22 janeiro, 2020

Brincar com o fogo

Queimou-se tudo, não restou nada que se aproveitasse. Teria sido do calor intenso ou do tempo decorrido? A suspeita veio à tona, mas não restaram dúvidas.

O desastre iniciara-se algumas semanas antes, quando o José, apesar da sua frustrante timidez, arranjara coragem de puxar a Maria para um vão de escada e beijá-la. Foi o momento em que se ateou a ocorrência.

Mais decidida do que ele e liberta dos pruridos da obrigatória iniciativa masculina e também por estar cansada daquela relação tão promissora se estar a esvair no tempo, a Maria agarrou José, abraçou-o com fervor e deixou-se levar, afogueada pelo encanto dos sentidos. 
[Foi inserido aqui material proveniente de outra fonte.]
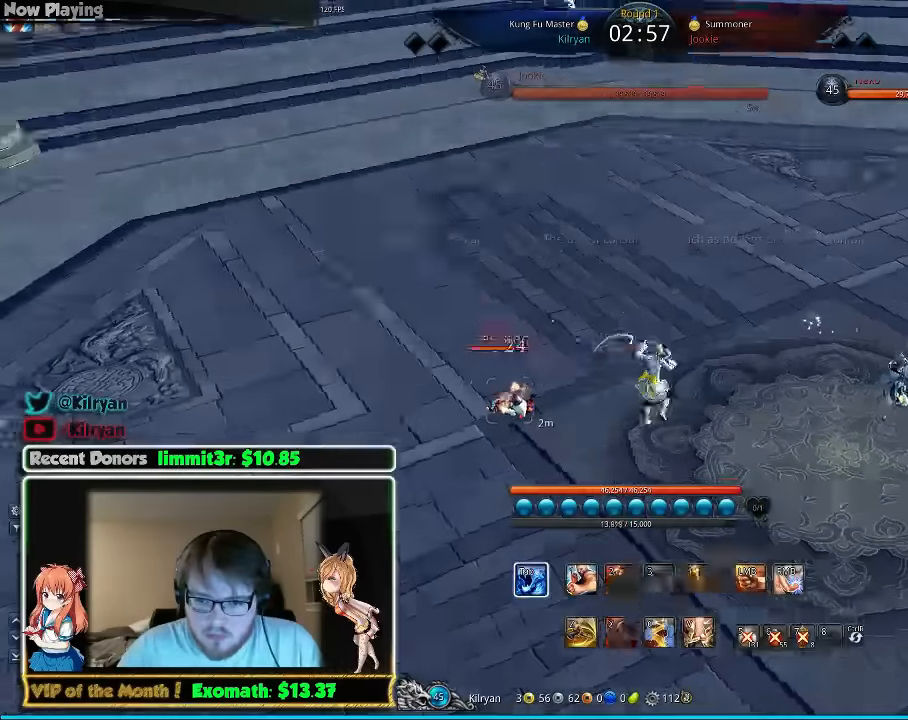
{"keys": ["d", "w"], "mouse": [], "events": [[100, "d", "up"], [320, "d", "down"]]}
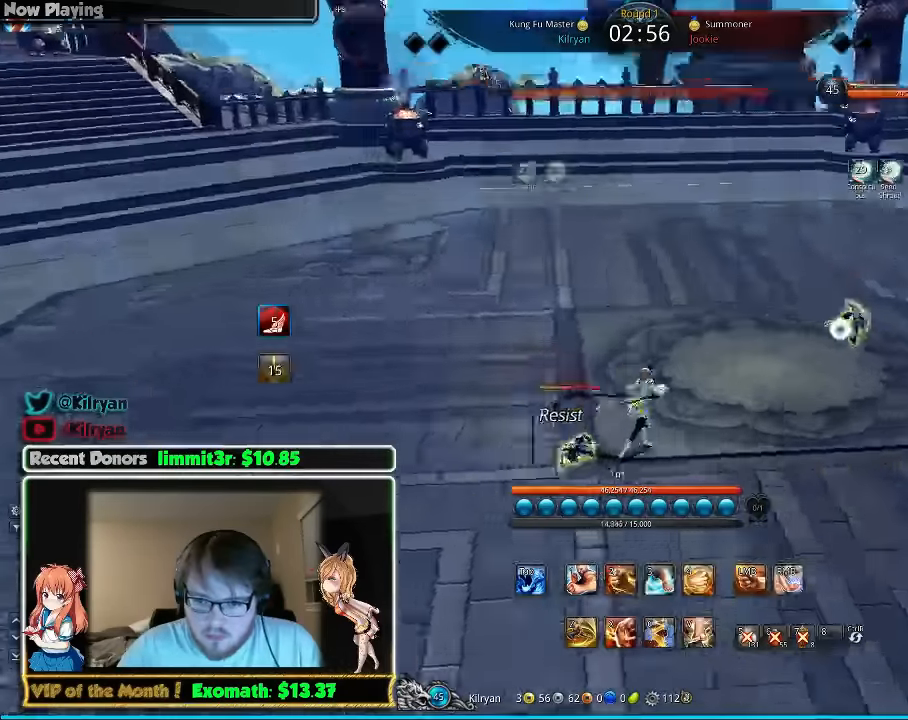
{"keys": ["w"], "mouse": [], "events": [[180, "d", "up"]]}
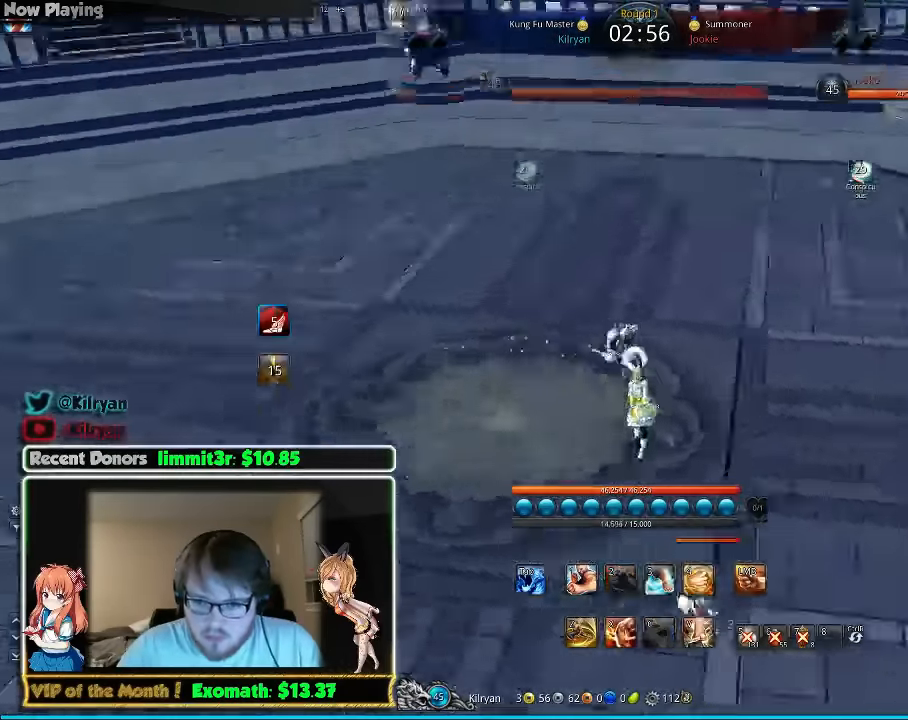
{"keys": ["a", "w"], "mouse": ["right"], "events": [[80, "mouse_right", "down"], [160, "a", "down"], [160, "mouse_right", "up"], [260, "mouse_right", "down"], [320, "mouse_right", "up"], [380, "mouse_right", "down"]]}
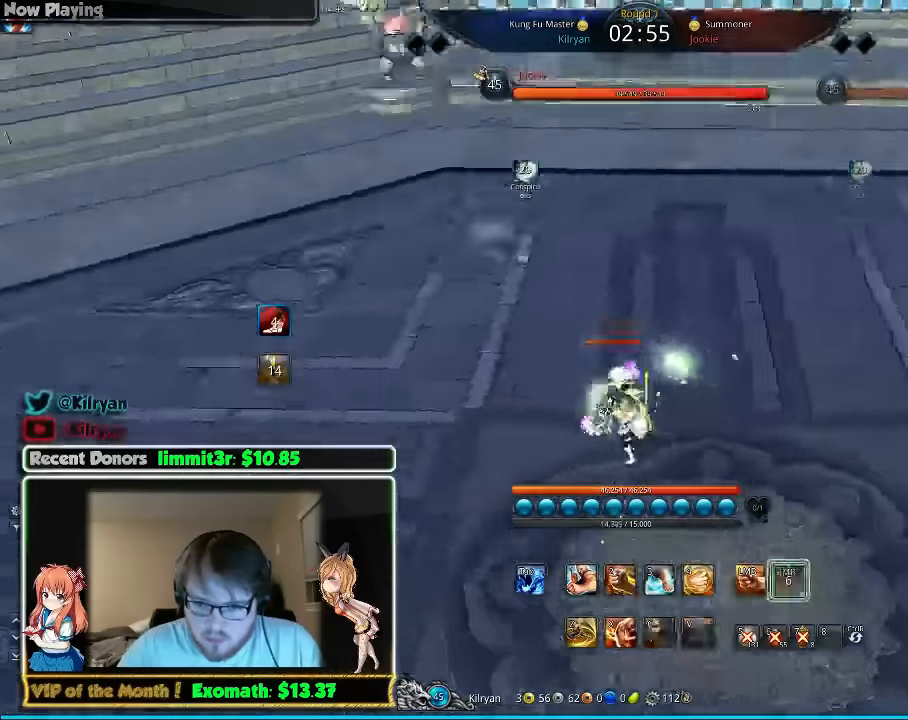
{"keys": ["a", "w"], "mouse": ["right"], "events": [[20, "mouse_right", "up"], [60, "a", "up"], [120, "mouse_right", "down"], [220, "mouse_right", "up"], [260, "a", "down"], [400, "mouse_right", "down"]]}
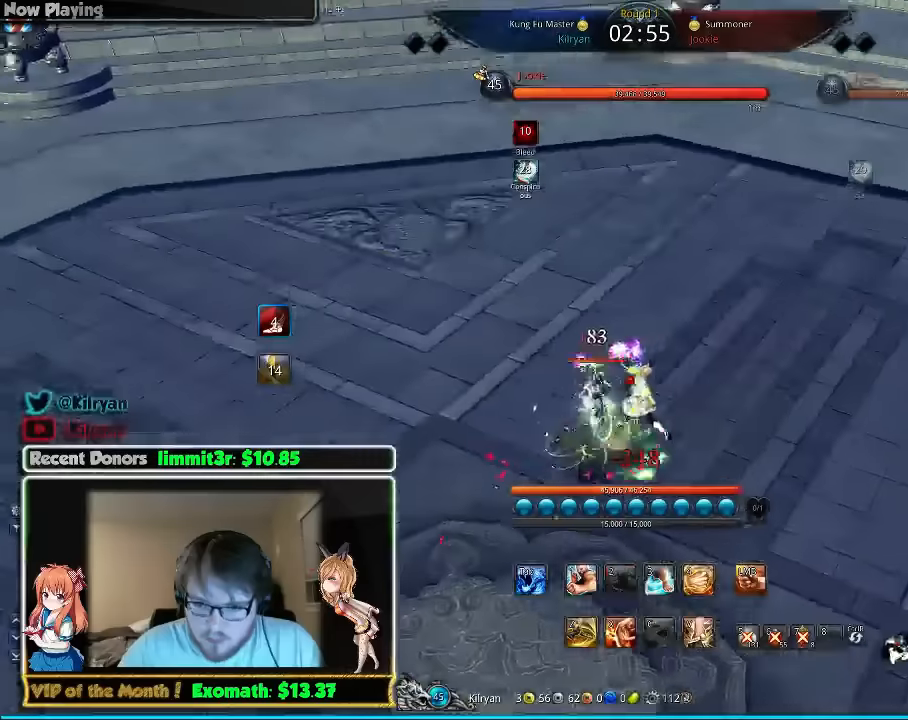
{"keys": ["a", "e"], "mouse": [], "events": [[20, "mouse_right", "up"], [100, "e", "down"], [140, "mouse_right", "down"], [200, "mouse_right", "up"], [240, "e", "up"], [300, "e", "down"], [340, "w", "up"], [400, "e", "up"], [460, "e", "down"]]}
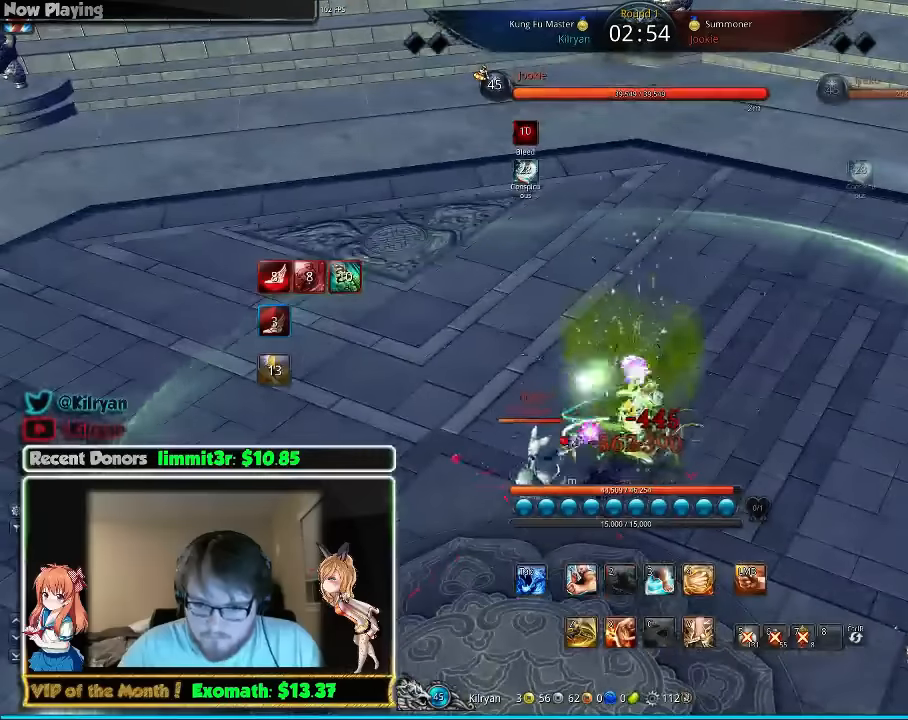
{"keys": ["s"], "mouse": [], "events": [[60, "e", "up"], [140, "e", "down"], [240, "e", "up"], [340, "f", "down"], [360, "a", "up"], [360, "f", "up"], [360, "s", "down"], [480, "s", "up"], [500, "s", "down"]]}
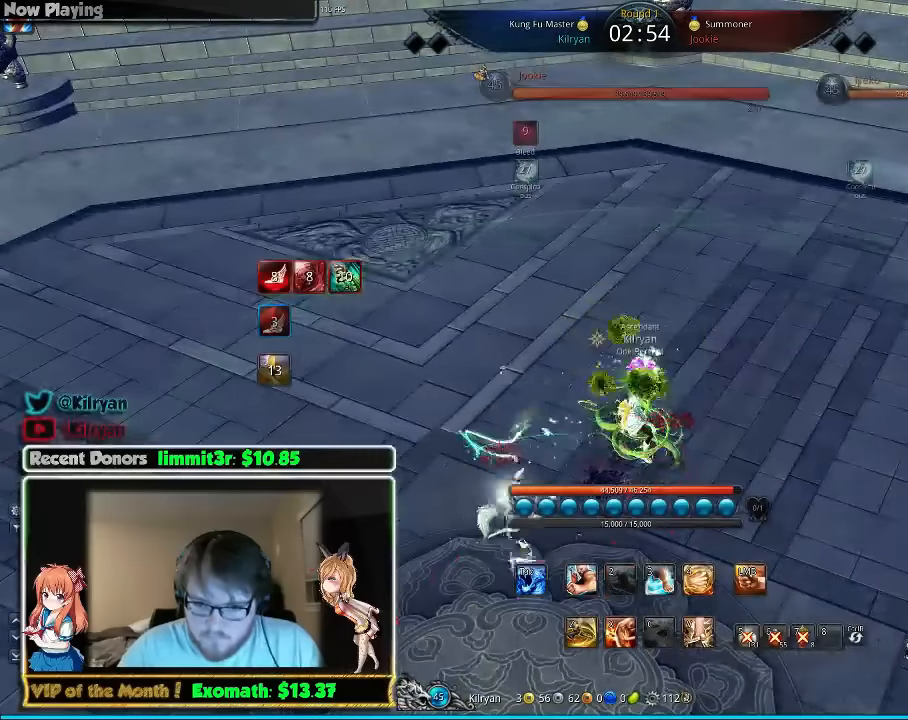
{"keys": [], "mouse": [], "events": [[100, "s", "up"], [180, "s", "down"], [240, "s", "up"], [300, "s", "down"], [380, "s", "up"], [440, "s", "down"], [500, "s", "up"]]}
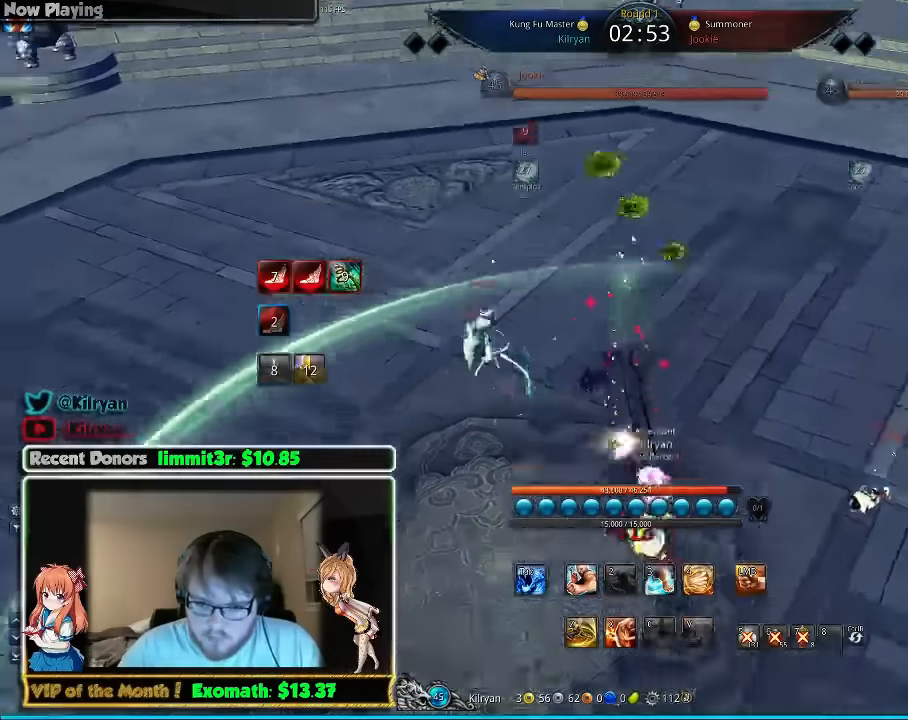
{"keys": ["e", "w"], "mouse": [], "events": [[40, "a", "down"], [100, "w", "down"], [220, "a", "up"], [220, "e", "down"], [240, "mouse_right", "down"], [340, "mouse_right", "up"], [380, "e", "up"], [480, "e", "down"]]}
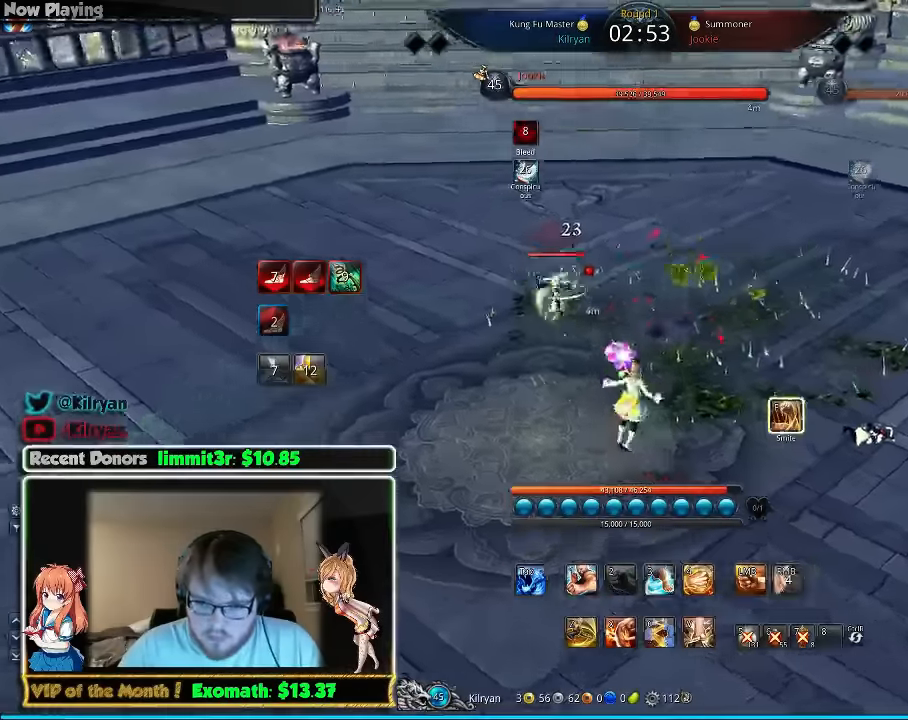
{"keys": ["a", "e", "w"], "mouse": [], "events": [[80, "e", "up"], [140, "e", "down"], [240, "e", "up"], [320, "e", "down"], [420, "a", "down"], [420, "e", "up"], [480, "e", "down"]]}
A partir desse dia eram unha com dedo. Juntavam-se em qualquer oportunidade, antes, durante e após os estudos e também ao fim de semana. Afastados, não se passava um minuto em que não pensassem um no outro e quando juntos repetiam-se esses pensamentos coloridos e ardentes, onde a cinza e o negro não encontravam lugar.

Começaram a faltar à escola e os impulsos juvenis flamejavam entre jardins e lugares incertos. Sabendo do caso, os pais dela, um casal de espírito aberto, abriram-lhes as portas para o namoro. Lembravam-se bem das ardências da juventude e tinham reparado que a filha acalmara com aquele namoro intenso mas sensato. Do outro lado os pais dele notaram que a chama do rapaz espevitara e deram também mais liberdade à ligação. 

Ela repetia 'amo-te' e ele respondia 'por ti vou ao inferno e volto'. Era retórica, frase de apaixonado e ela gostava. Naquela idade a paixão era lume e como disse o Camões "amor é fogo que arde sem se ver".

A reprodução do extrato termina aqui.